My favorite thing is how people kibitz about the paying for in-game pets, but these same people will totally buy them. When I got home yesterday after reading about them on MMO Champion, a couple people in my guild have them. People will definitely buy them. How can they complain about this when I see people constantly switching races, factions, recustomizing, etc? (Those services are more expensive than these pets anyway.) It's simple economics. Blizzard will probably do whatever people want or will pay for. (I heard that people were asking for a "pet store" anyway.) If I could pay to get my dragonhawk mount this way, I totally would.
Posted by: Adlib | 2009.11.05 at 10:19
I have no doubt people will buy the pets. Back when I was playing WoW I bought pet biscuits via trading cards on eBay, about $5. I considered buying a pet too (the Ethereal) but at $50+ it was too expensive.

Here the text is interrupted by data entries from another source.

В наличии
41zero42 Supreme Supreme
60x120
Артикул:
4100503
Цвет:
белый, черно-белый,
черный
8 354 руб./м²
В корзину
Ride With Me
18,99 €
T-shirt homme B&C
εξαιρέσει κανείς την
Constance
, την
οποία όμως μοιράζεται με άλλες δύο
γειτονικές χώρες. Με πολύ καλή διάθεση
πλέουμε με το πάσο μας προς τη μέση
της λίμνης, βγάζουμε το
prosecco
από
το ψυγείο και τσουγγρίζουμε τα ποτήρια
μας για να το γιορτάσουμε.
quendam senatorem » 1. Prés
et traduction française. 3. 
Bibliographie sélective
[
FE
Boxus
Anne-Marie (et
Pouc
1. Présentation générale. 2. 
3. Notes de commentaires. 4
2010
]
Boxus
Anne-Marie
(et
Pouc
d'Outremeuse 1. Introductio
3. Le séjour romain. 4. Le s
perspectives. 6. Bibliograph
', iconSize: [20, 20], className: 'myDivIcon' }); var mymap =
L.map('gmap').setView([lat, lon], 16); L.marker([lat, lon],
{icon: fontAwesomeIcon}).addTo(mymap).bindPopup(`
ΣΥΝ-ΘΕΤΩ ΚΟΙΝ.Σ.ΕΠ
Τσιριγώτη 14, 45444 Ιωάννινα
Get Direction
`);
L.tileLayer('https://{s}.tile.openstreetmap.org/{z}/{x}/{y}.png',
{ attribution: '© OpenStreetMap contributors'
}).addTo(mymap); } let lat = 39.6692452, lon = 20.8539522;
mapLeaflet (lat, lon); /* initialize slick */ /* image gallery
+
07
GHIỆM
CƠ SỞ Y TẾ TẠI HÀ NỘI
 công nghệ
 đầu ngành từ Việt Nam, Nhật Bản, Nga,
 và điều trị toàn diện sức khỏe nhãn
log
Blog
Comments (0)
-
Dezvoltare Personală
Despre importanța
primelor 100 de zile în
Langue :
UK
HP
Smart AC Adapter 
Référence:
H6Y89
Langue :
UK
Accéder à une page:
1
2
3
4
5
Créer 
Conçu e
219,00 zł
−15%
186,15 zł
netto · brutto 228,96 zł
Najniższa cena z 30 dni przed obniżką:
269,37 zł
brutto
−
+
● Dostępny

I don't even know that selling vanity pets is a bad thing. I think there's value in providing multiple price points for different levels of entertainment expense. And I think Blizzard is being smart in (so far) not selling things you can also obtain in-game. If you see someone with a Dragonhawk Mount, you know they didn't buy it.
Still, it makes me uncomfortable. I'm particularly surprised at how expensive they are. OTOH, it's the perfect Christmas gift, no?